SELECTED EXCERPT:
With this configuration, LED fixing part 18 can also serve as a
gasket. LED 16 is placed on the inner periphery of LED fixing part
18. In a case where diaphragm 14 is round seen from the front face,
LED fixing part 18 preferably has an annular shape.
[0036] Frame 12 may include LED fixing part 18. In this case, LED
fixing part 18 is preferably molded integrally with frame 12. This
configuration eliminates the need of assembling LED fixing part 18
and frame 12 separately. Accordingly, an assembly man-hour of
loudspeaker 11 can be reduced.
[0037] Shielding 18A and LED fixing part 18 are integrally formed.
However, the configuration is not limited. Shielding 18A and LED
fixing part 18 may also be formed separately.
[0038] LED 16 is placed such that an optical axis of LED 16 crosses
central axis 15A of voice coil 15 shown in FIG. 1 at right angles.
Alternatively, LED 16 may also be placed on a tilt such that its
tip faces toward the front face of diaphragm 14. The shape and
brightness of pattern 31 shown in FIG. 3 can be adjusted by
adjusting an angle between the optical axis of LED 16 and central
axis 15A.
[0039] As shown in FIG. 3, multiple LEDs 16 are provided on LED
fixing part 18. This configuration enables to form complicated
pattern 31 using multiple light rays on diaphragm 14. In this case,
LEDs 16 are preferably disposed away from each other. This
configuration enables to suppress shining of entire diaphragm 14.
In other words, a bright area and dark area can be formed on
diaphragm 14. Accordingly, light pattern 31 and image formed on
diaphragm 14 look sharper and brighter.
[0040] Multiple LEDs 16 are preferably disposed away from each
other at equal intervals. This configuration enables to form
beautiful geometric pattern 31 on diaphragm 14. In this case, the
shape of diaphragm 14 seen from the front face is preferably round.
This configuration enables to form rotationally-symmetric pattern
31 with respect to the center of diaphragm 14.
[0041] As shown in FIG. 1, LED fixing part 18 may include shielding
18A. LEDs 16 are disposed between shielding 18A and diaphragm 14.
Shielding 18A blocks light output toward the opposite side of
diaphragm 14 in lights output from LEDs 16. This configuration
enables to suppress the direct incidence of lights emitted from
LEDs 16 into eyes when diaphragm 14 is seen from the front face.
Accordingly, light pattern 31 and image look sharper and brighter.

TASKS AND EXERCISES:
1/ List every bracketed paragraph number that appears in the LED loudspeaker excerpt.
2/ Write what comes next in the LED loudspeaker excerpt, starting after its final sentence about the light pattern looking sharper and brighter.
The entries play no part in this work.

PROVIDED MATERIAL:
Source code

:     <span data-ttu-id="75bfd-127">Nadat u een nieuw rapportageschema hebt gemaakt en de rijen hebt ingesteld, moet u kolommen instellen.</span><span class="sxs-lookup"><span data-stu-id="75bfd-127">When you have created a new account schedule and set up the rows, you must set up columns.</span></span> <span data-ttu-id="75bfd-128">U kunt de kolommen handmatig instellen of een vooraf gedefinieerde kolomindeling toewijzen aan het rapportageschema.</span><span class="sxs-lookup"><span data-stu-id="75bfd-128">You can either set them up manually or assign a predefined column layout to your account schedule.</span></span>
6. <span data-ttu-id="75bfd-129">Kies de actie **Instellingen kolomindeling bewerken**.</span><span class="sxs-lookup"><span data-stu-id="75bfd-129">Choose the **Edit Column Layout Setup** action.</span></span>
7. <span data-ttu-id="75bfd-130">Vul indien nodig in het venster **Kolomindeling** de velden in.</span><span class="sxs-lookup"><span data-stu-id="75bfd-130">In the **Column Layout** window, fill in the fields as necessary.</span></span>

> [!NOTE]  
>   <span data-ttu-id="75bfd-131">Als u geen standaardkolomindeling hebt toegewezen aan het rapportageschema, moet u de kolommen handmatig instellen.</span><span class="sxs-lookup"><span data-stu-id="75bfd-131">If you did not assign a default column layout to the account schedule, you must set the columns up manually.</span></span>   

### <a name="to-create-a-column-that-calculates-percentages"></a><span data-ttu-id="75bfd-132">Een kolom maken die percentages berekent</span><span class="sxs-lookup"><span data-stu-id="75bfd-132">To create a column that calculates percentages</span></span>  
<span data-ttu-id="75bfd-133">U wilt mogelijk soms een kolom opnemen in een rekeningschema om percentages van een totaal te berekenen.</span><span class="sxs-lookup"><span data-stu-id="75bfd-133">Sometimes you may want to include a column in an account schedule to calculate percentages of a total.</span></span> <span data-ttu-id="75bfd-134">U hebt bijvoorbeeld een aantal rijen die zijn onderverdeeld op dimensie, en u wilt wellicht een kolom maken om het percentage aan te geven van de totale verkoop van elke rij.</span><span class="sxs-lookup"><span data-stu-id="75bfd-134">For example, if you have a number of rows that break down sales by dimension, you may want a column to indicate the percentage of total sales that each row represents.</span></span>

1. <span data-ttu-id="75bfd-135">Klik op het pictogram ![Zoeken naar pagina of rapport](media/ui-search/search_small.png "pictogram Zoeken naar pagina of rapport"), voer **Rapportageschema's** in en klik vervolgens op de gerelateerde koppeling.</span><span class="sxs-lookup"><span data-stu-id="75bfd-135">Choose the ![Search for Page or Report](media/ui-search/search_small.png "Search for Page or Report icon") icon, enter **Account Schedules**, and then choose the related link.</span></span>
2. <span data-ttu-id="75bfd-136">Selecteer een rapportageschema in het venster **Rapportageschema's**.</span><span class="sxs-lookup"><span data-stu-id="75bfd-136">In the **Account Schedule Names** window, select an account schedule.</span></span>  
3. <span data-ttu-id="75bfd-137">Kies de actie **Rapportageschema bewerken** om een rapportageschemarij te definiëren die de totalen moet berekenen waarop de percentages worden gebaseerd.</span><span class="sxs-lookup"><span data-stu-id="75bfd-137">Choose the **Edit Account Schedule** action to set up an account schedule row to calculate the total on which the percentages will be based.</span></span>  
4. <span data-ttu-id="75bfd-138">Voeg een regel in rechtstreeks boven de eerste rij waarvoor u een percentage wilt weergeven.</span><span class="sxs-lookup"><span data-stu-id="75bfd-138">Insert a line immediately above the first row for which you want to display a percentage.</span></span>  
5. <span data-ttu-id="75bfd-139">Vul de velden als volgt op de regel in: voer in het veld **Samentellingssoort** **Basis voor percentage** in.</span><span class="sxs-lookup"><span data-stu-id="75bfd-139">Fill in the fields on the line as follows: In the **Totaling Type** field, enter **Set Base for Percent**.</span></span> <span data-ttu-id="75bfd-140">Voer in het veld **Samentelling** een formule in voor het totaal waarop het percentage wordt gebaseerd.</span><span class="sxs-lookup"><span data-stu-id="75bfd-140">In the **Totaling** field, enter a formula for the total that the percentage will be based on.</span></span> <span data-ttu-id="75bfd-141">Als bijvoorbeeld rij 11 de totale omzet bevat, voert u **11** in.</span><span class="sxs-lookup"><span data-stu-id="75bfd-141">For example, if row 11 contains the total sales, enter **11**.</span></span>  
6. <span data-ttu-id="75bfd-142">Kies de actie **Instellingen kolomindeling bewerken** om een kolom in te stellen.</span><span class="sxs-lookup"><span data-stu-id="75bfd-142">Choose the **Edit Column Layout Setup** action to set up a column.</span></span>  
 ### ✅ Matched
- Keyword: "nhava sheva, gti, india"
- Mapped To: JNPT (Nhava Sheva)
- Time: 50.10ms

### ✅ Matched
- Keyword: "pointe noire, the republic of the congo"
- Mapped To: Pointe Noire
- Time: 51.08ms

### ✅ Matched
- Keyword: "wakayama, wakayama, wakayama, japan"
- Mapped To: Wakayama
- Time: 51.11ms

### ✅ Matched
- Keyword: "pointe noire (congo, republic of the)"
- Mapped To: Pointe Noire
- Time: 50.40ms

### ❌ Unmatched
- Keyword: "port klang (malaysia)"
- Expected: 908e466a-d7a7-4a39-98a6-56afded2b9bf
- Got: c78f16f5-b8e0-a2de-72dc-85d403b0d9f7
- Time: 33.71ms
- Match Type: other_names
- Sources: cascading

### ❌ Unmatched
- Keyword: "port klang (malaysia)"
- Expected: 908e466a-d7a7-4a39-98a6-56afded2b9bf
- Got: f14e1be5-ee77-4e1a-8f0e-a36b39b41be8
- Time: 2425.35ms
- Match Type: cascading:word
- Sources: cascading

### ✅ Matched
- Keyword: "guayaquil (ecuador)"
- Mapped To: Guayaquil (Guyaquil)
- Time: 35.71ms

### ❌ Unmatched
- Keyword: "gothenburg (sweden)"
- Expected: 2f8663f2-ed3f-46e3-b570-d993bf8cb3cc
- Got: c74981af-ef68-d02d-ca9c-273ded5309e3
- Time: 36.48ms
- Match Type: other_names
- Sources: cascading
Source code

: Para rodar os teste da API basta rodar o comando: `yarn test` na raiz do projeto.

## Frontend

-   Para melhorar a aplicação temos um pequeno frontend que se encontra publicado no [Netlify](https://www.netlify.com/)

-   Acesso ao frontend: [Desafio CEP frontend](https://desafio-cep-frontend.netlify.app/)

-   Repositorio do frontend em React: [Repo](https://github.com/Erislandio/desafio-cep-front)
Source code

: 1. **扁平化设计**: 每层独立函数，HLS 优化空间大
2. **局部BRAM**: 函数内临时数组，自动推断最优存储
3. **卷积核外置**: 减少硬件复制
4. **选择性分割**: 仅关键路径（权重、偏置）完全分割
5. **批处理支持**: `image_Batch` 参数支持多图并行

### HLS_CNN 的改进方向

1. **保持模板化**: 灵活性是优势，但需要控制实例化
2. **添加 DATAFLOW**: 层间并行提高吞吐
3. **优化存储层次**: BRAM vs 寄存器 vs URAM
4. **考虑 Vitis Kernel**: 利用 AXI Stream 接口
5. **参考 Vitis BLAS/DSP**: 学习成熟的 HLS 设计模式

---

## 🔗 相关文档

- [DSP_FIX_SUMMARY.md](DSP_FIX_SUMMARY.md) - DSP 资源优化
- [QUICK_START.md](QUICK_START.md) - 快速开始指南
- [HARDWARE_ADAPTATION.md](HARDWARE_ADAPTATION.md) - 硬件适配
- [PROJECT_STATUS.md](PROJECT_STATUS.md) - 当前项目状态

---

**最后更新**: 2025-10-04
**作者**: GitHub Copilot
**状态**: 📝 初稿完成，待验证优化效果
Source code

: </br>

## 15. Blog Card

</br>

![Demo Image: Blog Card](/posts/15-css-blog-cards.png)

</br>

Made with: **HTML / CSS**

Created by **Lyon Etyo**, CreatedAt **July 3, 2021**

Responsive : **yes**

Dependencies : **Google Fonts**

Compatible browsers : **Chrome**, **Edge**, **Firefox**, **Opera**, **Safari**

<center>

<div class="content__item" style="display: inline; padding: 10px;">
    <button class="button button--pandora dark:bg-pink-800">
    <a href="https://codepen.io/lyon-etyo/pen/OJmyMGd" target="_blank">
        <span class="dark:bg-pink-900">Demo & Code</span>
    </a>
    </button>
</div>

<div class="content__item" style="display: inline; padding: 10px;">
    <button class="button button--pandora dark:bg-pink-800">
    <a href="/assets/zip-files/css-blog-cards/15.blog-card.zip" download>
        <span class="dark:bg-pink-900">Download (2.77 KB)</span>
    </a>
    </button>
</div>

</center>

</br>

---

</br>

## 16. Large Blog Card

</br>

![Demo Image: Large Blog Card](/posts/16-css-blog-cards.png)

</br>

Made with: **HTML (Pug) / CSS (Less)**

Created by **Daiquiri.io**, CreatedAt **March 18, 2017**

RESULTS FOR EACH TASK:
1/ [0036], [0037], [0038], [0039], [0040], [0041]

2/
Shielding 18A can also serve as a gasket.
[0042] Shielding 18A is preferably integrally molded with LED
fixing part 18. This configuration enables to reduce an assembly
man-hour of LED fixing part 18. However, the structure of shielding
18A and LED fixing part 18 is not limited to integral molding.
Shielding 18A and LED fixing part 18 may be formed separately.
[0043] LED fixing part 18 preferably has a color darker than that
of the front face of diaphragm 14. In other words, LED fixing part
18 preferably has a color with a reflectivity lower than that of
the front face of diaphragm 14. The most preferable color for LED
fixing part 18 is black. Still more, the surface of LED fixing part
18 preferably has unevenness. For example, the surface of LED
fixing part 18 is embossed. This configuration can make the surface
of LED fixing part 18 less glossy. Accordingly, LED fixing part 18
can suppress reflection of light output from LEDs 16. As a result,
light pattern 31 and image shown in FIG. 3 look sharper and
brighter.
[0044] Dust cap 17 is provided at the center of diaphragm 14. Dust
cap 17 is preferably protruded from diaphragm 14 toward magnetic
circuit 13. Dust cap 17 having this configuration does not block
light emitted from LED 16. Accordingly, pattern 31 shown in FIG. 3
can be formed on a bonded part of diaphragm 14 and dust cap 17 and
also on dust cap 17. The rear face of dust cap 17 is disposed
facing the front face of diaphragm 14.
[0045] A cross-sectional shape of dust cap 17 when cut along the
axis of voice coil 15 is preferably curved. In particular, dust cap
17 is preferably arc-shaped in cross section. This configuration
enables to clearly form light pattern 31 shown in FIG. 3 also on
the front face of dust cap 17. Still more, assembly 19 formed of
diaphragm 14 and dust cap 17 has a cone shape. The surface of
assembly 19 thus serves as a concave mirror. As a result, an image
formed by lights output from LEDs 16 looks three-dimensional. In
other words, a light image looks as if it is protruding and
positioned closer than the front face of diaphragm 14, or farther
than the front face.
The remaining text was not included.